Fig. 5.. mCLCA3-YFP is capable of cleaving mCLCA3E157Q via intermolecular auto-proteolysis. Immunoblot analysis of supernatants of HEK293 cells co-transfected with different combinations of plasmids encoding mutant mCLCA3 E157Q, mCLCA3-YFP, wild-type mCLCA3 or vector alone (pcDNA3.1; mock). The predicted sizes of the uncleaved precursor of the mutant mCLCA3E157Q and the cleaved carboxyterminal subunits of mCLCA3 and mCLCA3- YFP protein are depicted in the upper panel. The results are representative of three independent experiments.
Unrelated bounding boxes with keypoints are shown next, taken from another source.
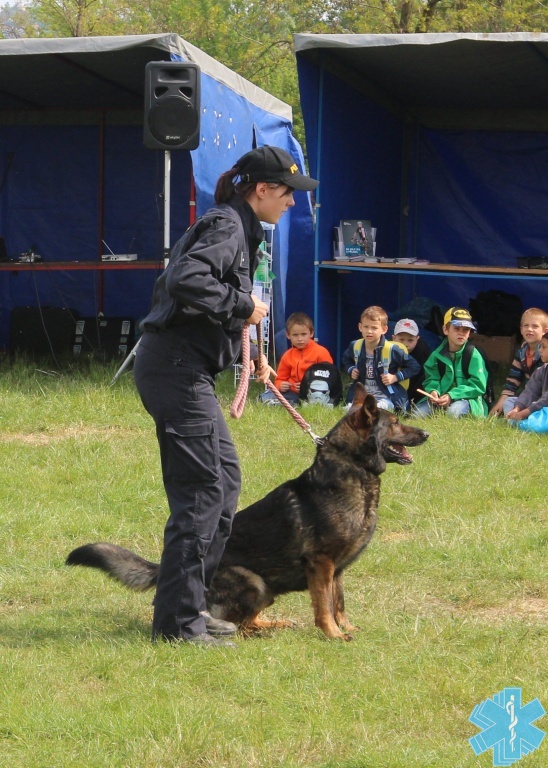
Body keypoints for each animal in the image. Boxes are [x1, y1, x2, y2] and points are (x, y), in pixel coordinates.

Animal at [67, 385, 428, 640]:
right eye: (396, 423)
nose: (427, 433)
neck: (351, 465)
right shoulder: (321, 564)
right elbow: (323, 606)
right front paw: (333, 635)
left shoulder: (336, 571)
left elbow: (338, 603)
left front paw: (346, 628)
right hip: (255, 583)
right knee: (240, 625)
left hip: (267, 592)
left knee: (249, 621)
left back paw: (276, 624)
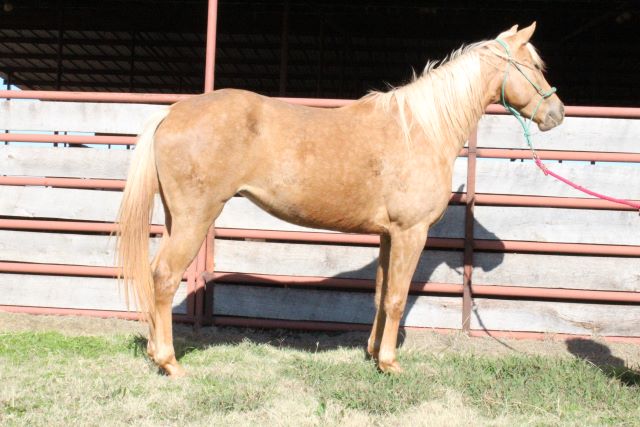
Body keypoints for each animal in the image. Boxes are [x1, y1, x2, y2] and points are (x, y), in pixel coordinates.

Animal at [117, 22, 564, 378]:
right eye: (535, 67)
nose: (557, 114)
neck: (421, 129)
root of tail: (173, 112)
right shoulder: (411, 232)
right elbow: (398, 298)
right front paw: (390, 364)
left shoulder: (388, 235)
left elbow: (381, 293)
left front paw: (372, 354)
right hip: (196, 218)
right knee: (164, 277)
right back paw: (170, 363)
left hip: (175, 218)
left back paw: (157, 354)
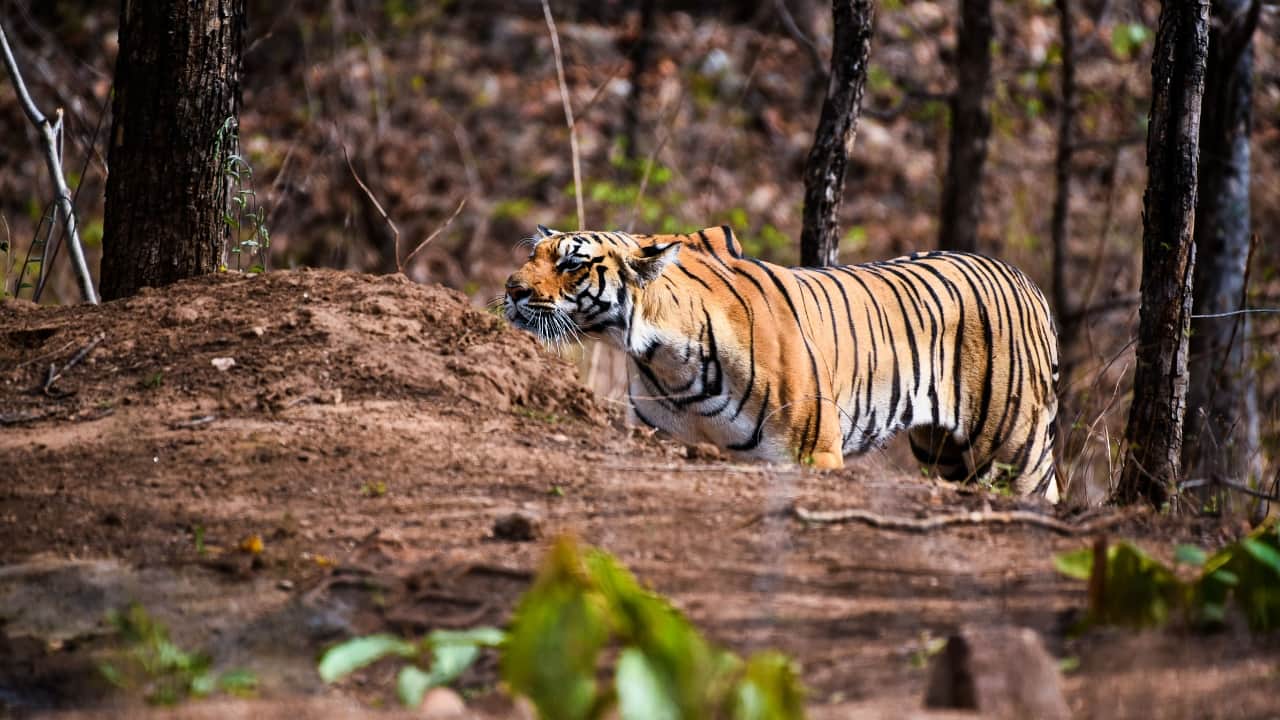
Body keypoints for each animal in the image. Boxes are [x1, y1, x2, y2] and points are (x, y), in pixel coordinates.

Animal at [504, 224, 1060, 501]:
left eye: (572, 262)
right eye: (533, 254)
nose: (512, 289)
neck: (665, 360)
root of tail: (1027, 280)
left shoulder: (815, 454)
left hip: (1016, 451)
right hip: (943, 453)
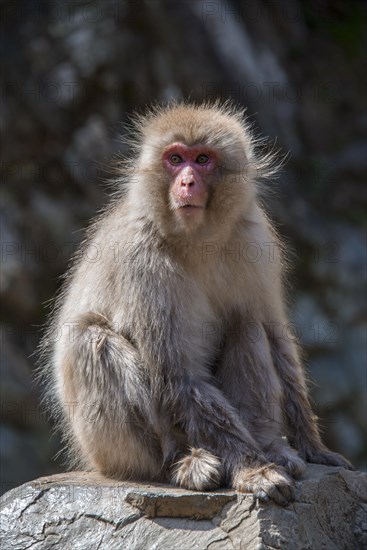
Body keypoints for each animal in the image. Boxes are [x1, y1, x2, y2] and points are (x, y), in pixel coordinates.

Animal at [41, 101, 356, 506]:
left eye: (203, 159)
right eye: (175, 158)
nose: (187, 182)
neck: (196, 239)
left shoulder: (256, 240)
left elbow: (274, 335)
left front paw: (313, 448)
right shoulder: (140, 259)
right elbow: (178, 375)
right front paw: (253, 469)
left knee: (246, 324)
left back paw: (273, 447)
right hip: (106, 448)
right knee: (94, 340)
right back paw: (182, 462)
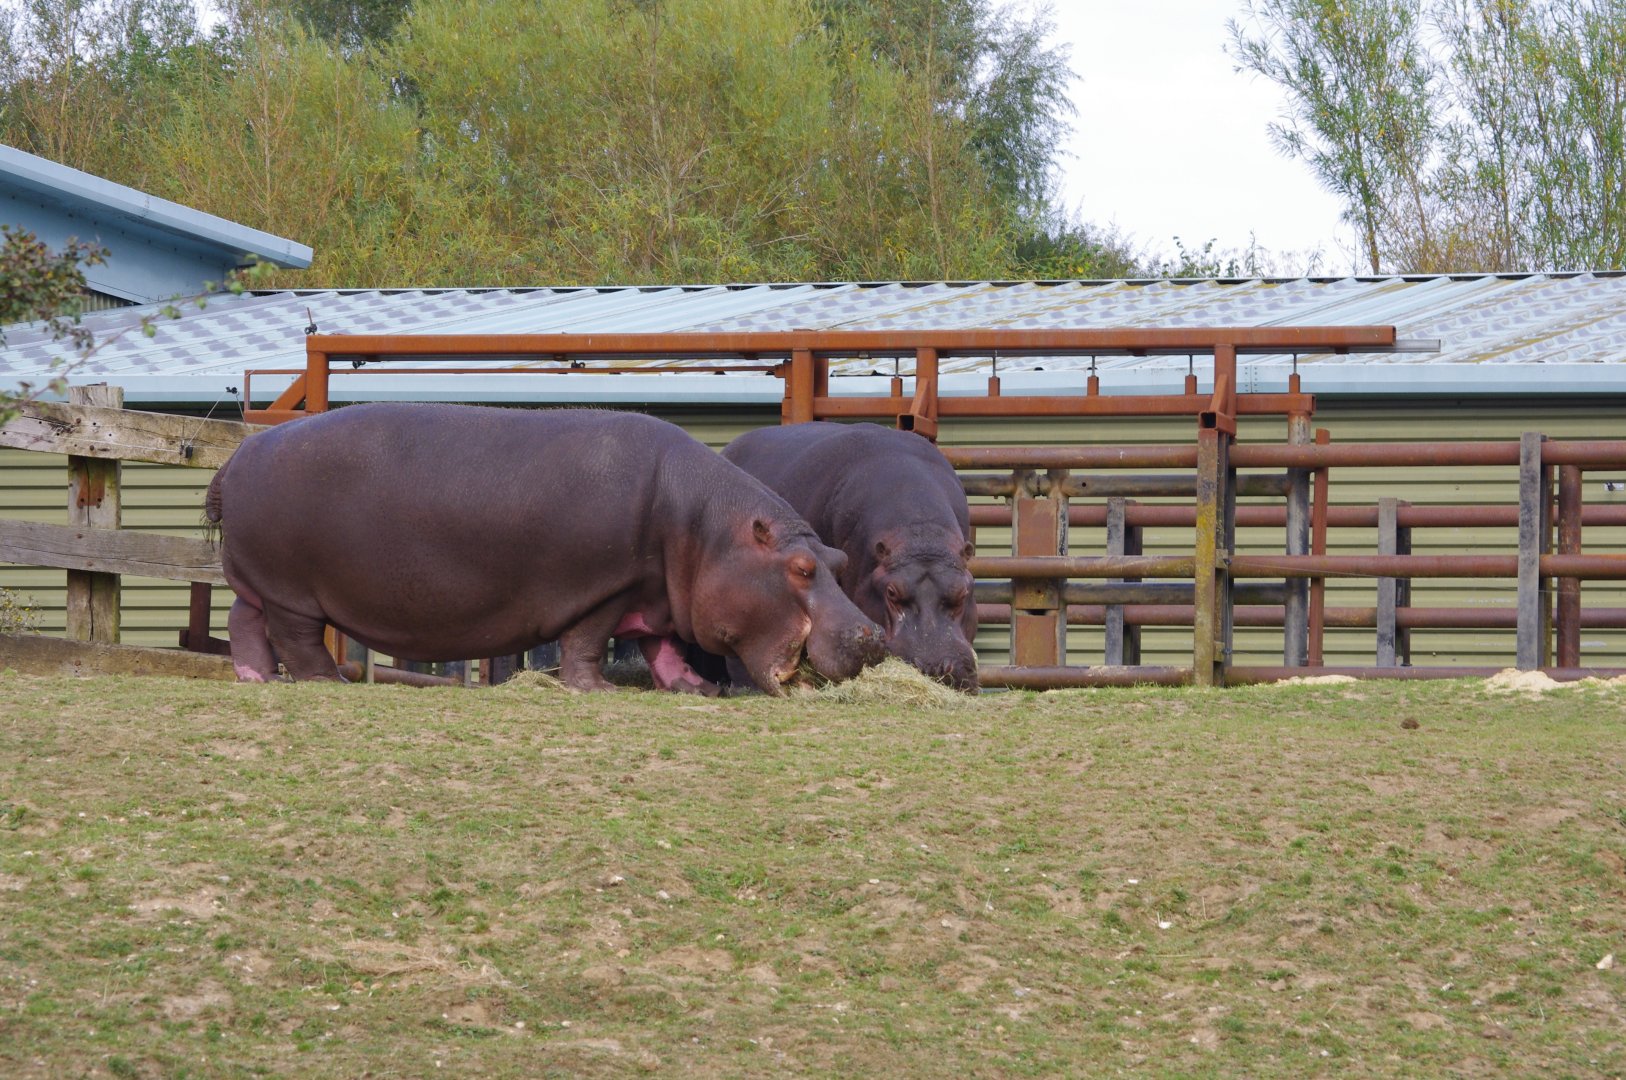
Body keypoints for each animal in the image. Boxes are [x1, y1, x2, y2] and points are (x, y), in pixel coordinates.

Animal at [205, 403, 886, 695]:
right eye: (800, 568)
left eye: (839, 562)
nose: (874, 636)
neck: (707, 528)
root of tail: (237, 455)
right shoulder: (606, 586)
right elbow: (588, 640)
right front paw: (597, 691)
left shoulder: (659, 594)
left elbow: (662, 644)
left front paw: (693, 687)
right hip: (292, 588)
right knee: (295, 638)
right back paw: (326, 682)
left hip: (257, 581)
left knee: (243, 621)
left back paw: (253, 677)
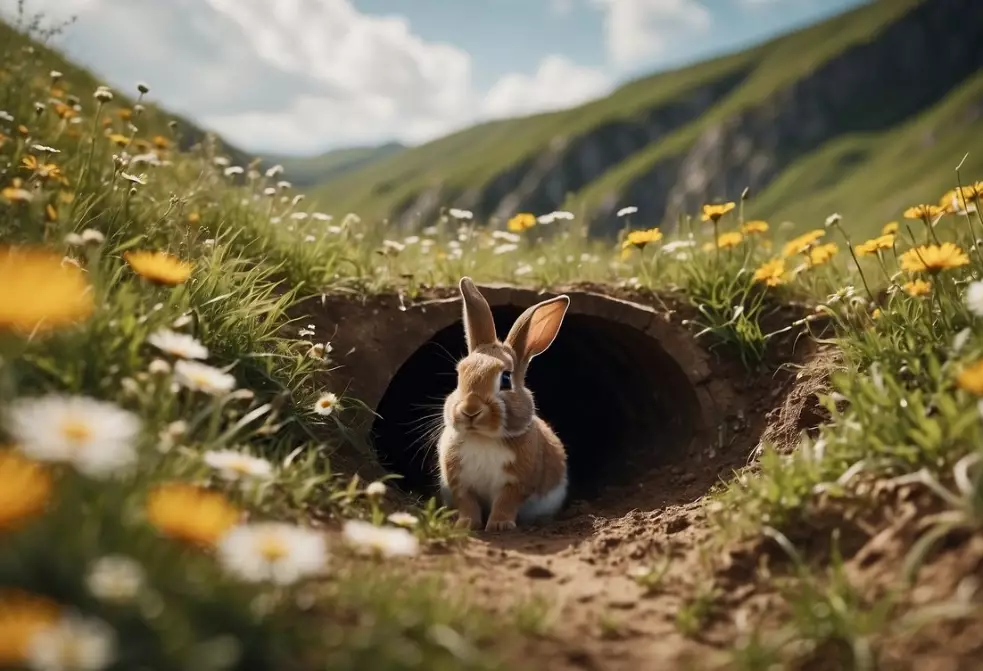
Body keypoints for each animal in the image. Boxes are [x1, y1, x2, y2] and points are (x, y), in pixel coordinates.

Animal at [437, 276, 570, 532]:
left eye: (506, 379)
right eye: (459, 376)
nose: (470, 410)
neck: (483, 438)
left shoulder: (516, 483)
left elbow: (505, 502)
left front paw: (499, 525)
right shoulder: (459, 482)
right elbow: (467, 503)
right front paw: (466, 524)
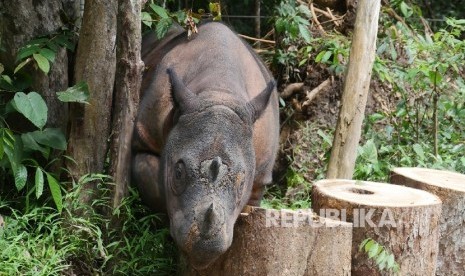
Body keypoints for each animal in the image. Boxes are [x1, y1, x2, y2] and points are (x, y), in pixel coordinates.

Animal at [130, 22, 278, 270]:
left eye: (242, 183)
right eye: (178, 172)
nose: (205, 248)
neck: (218, 92)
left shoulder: (260, 177)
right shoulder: (143, 137)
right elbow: (149, 178)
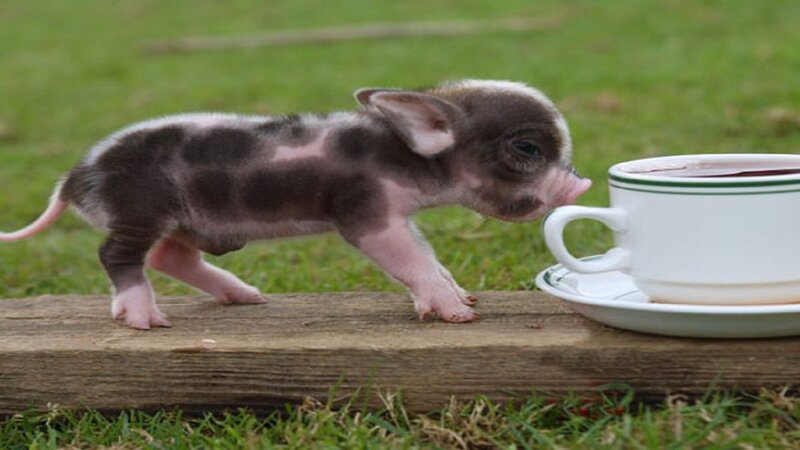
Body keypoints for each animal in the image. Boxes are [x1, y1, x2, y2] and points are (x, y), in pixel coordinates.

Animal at [0, 79, 591, 329]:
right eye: (526, 149)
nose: (582, 187)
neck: (399, 154)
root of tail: (76, 176)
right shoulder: (364, 212)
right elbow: (410, 259)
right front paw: (456, 315)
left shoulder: (394, 214)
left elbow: (427, 256)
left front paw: (463, 297)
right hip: (137, 211)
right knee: (116, 256)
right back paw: (147, 321)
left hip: (185, 220)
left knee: (171, 255)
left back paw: (247, 298)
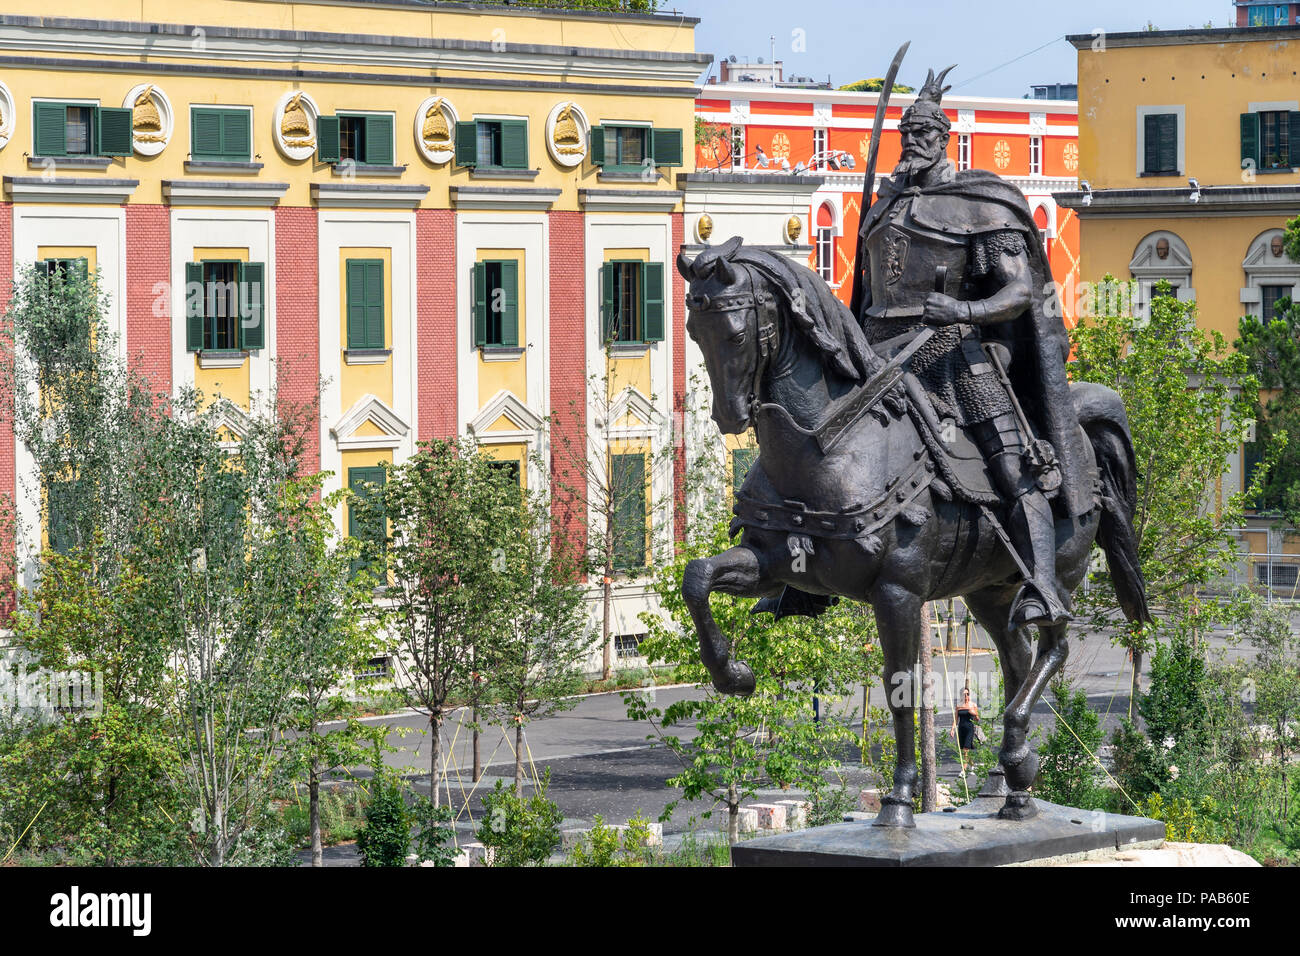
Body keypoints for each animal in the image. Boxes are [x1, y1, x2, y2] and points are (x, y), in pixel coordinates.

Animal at [681, 235, 1149, 827]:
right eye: (695, 332)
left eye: (737, 333)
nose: (729, 416)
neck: (826, 442)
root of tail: (1082, 437)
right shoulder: (772, 563)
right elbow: (698, 578)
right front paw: (732, 674)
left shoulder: (897, 592)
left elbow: (901, 686)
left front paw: (900, 799)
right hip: (988, 591)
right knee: (1016, 655)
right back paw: (1009, 781)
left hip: (1058, 574)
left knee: (1053, 643)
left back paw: (1017, 750)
Fig. 6.. mCLCA3 is cleaved between R695 and A696. (A) Section of a MALDI-TOF mass spectrum of the precursor and the amino-terminal subunit after digestion with AspN protease. The peptide with 1308.74 m/z was identified by MS/MS sequencing as amino acids 685-695 of mCLCA3. a.u. = arbitrary unit. (B) Edman-degra-dation of the immunoprecipitated mCLCA3-YFP carboxyterminal subunit identified A696 to lead the carboxy-terminal subunit.